▶ _EXCERPTED TEXT_
Giorgos Peppes (; born 26 October 1961) is a Greek former professional footballer who played as center back.

Club career
Peppes started his football career at the academies of Ethnikos Piraeus, where in 1978 was promoted to the first team. After 3 seasons at the club he signed for Rodos for a season, only to return to Ethnikos in 1982 and play there for 3.5 seasons.

In December 1986 he transferred to AEK Athens. On 24 April 1988 he opened the score in a 2–2 draw against Panathinaikos. He also scored the equalizer with a header in the 1–2 home defeat against Olympiacos on 7 January 1989. At his 6-year spell at AEK, he won the 2 Championships, 1 Super Cup and 1 League Cup.

In the summer of 1992 he left AEK and returned to Ethnikos Piraeus for one season, before ending his career.

International career
Peppes played for Greece once in a friendly 0–0 draw against Cyprus, on 19 February 1986.

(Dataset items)
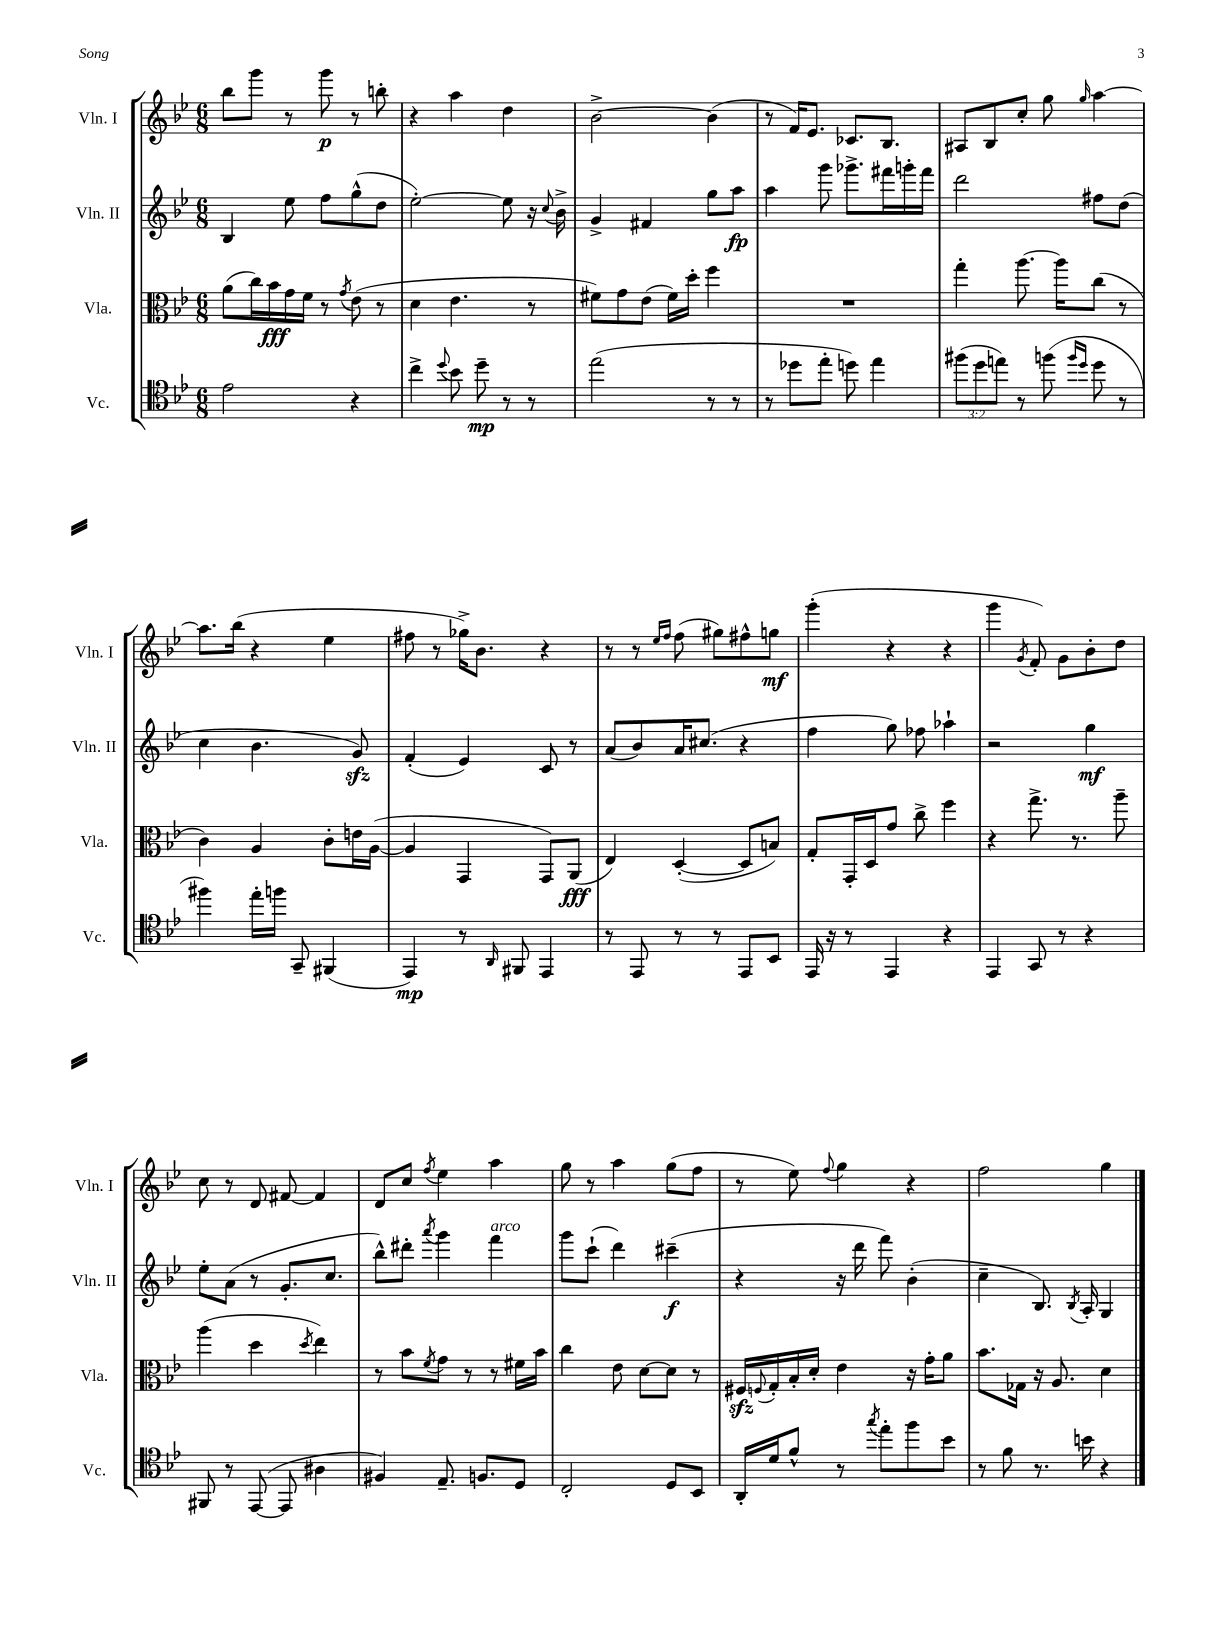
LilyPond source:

<<
\new StaffGroup <<
\new Staff = "s0" \with { instrumentName = "Vln. I" shortInstrumentName = "Vln. I" } {
    \clef treble \key bes \major \numericTimeSignature \time 6/8
    bes''8 g'''8 r8 g'''8\p r8 b''8-. |
    r4 a''4 d''4 |
    bes'2~-> bes'4( |
    r8 f'16) ees'8. ces'8. bes8. |
    ais8 bes8 c''8-. g''8 \grace { g''16 } a''4~ |
    a''8. bes''16( r4 ees''4 |
    fis''8 r8 ges''16->) bes'8. r4 |
    r8 r8 \grace { ees''16 f''16 } f''8( gis''8) fis''8-^ g''8\mf |
    g'''4-.( r4 r4 |
    g'''4 \acciaccatura { g'8 } f'8-.) g'8 bes'8-. d''8 |
    c''8 r8 d'8 fis'8~ fis'4 |
    d'8 c''8 \acciaccatura { f''8 } ees''4 a''4 |
    g''8 r8 a''4 g''8( f''8 |
    r8 ees''8) \appoggiatura { f''8 } g''4 r4 |
    f''2 g''4 \bar "|." |
}
\new Staff = "s1" \with { instrumentName = "Vln. II" shortInstrumentName = "Vln. II" } {
    \clef treble \key bes \major \numericTimeSignature \time 6/8
    bes4 ees''8 f''8 g''8-^( d''8 |
    ees''2~-.) ees''8 r16 \appoggiatura { c''8 } bes'16-> |
    g'4-> fis'4 g''8 a''8\fp |
    a''4 g'''8 ges'''8.-> fis'''16 g'''16-. fis'''16 |
    d'''2 fis''8 d''8( |
    c''4 bes'4. g'8\sfz) |
    f'4-.( ees'4) c'8 r8 |
    a'8( bes'8) a'16 cis''8.( r4 |
    f''4 g''8) fes''8 aes''4-! |
    r2 g''4\mf |
    ees''8-. a'8( r8 g'8.-. c''8. |
    bes''8-^) dis'''8-. \acciaccatura { a'''8 } g'''4 f'''4^\markup { \italic "arco" } |
    g'''8 c'''8-!( d'''4) cis'''4--\f( |
    r4 r16 d'''16 f'''8) bes'4-.( |
    c''4-- bes8.) \acciaccatura { bes8 } a16-. g4 \bar "|." |
}
\new Staff = "s2" \with { instrumentName = "Vla." shortInstrumentName = "Vla." } {
    \clef alto \key bes \major \numericTimeSignature \time 6/8
    a'8( c''16) bes'16\fff g'16 f'16 r8 \acciaccatura { g'8 } ees'8( r8 |
    d'4 ees'4. r8 |
    fis'8) g'8 ees'8( fis'16) d''16-. f''4 |
    R2. |
    g''4-. a''8.~ a''16 c''8( r8 |
    c'4) a4 c'8-. e'16 a16~( |
    a4 g,4 g,8) a,8\fff( |
    ees4) d4~-.( d8 b8) |
    g8-. g,16-. d16 g'8 c''8-> f''4 |
    r4 g''8.-> r8. a''8-- |
    a''4( d''4 \acciaccatura { d''8 } ees''4) |
    r8 bes'8 \acciaccatura { f'8 } g'8 r8 r8 fis'16 bes'16 |
    c''4 ees'8 d'8~ d'8 r8 |
    fis16\sfz \appoggiatura { f8 } g16-. bes16-. d'16-. ees'4 r16 g'16-. a'8 |
    bes'8. ges16 r16 a8. d'4 \bar "|." |
}
\new Staff = "s3" \with { instrumentName = "Vc." shortInstrumentName = "Vc." } {
    \clef tenor \key bes \major \numericTimeSignature \time 6/8 \override Staff.TupletNumber.text = #tuplet-number::calc-fraction-text
    ees'2 r4 |
    c''4-> \appoggiatura { d''8 } bes'8 d''8--\mp r8 r8 |
    ees''2( r8 r8 |
    r8 des''8 ees''8-. d''8) ees''4 |
    \tuplet 3/2 { fis''8( d''8 e''8) } r8 f''8( \grace { f''16 d''16 } d''8 r8 |
    fis''4) ees''16-. f''16 g,8-- fis,4( |
    ees,4\mp) r8 \grace { a,16 } fis,8 ees,4 |
    r8 ees,8 r8 r8 ees,8 bes,8 |
    ees,16 r16 r8 ees,4 r4 |
    ees,4 g,8 r8 r4 |
    fis,8 r8 ees,8~( ees,8 ais4 |
    fis4) ees8.-- f8. d8 |
    c2-. d8 bes,8 |
    a,16-. d'16 f'8-^ r8 \acciaccatura { g''8 } ees''8-. f''8 bes'8 |
    r8 f'8 r8. b'16 r4 \bar "|." |
}
>>
>>
\layout { \context { \Score \remove "Bar_number_engraver" } }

▶ _DIRECTIVES_
- a) Answer these questions from the Giorgos Peppes text, one answer per line:
(i) Which club did Peppes sign with for one season after his first three seasons at Ethnikos Piraeus?
(ii) In what month and year did he transfer to AEK Athens?
(iii) Against which team did he make his only appearance for Greece?
- b) Retype the Giorgos Peppes text from "Club career" to "ending his career.", keeping every word and mark unchanged.

▶ _RESULTS OF THE EXERCISE_
- a)
(i) Rodos
(ii) December 1986
(iii) Cyprus

- b)
Club career
Peppes started his football career at the academies of Ethnikos Piraeus, where in 1978 was promoted to the first team. After 3 seasons at the club he signed for Rodos for a season, only to return to Ethnikos in 1982 and play there for 3.5 seasons.

In December 1986 he transferred to AEK Athens. On 24 April 1988 he opened the score in a 2–2 draw against Panathinaikos. He also scored the equalizer with a header in the 1–2 home defeat against Olympiacos on 7 January 1989. At his 6-year spell at AEK, he won the 2 Championships, 1 Super Cup and 1 League Cup.

In the summer of 1992 he left AEK and returned to Ethnikos Piraeus for one season, before ending his career.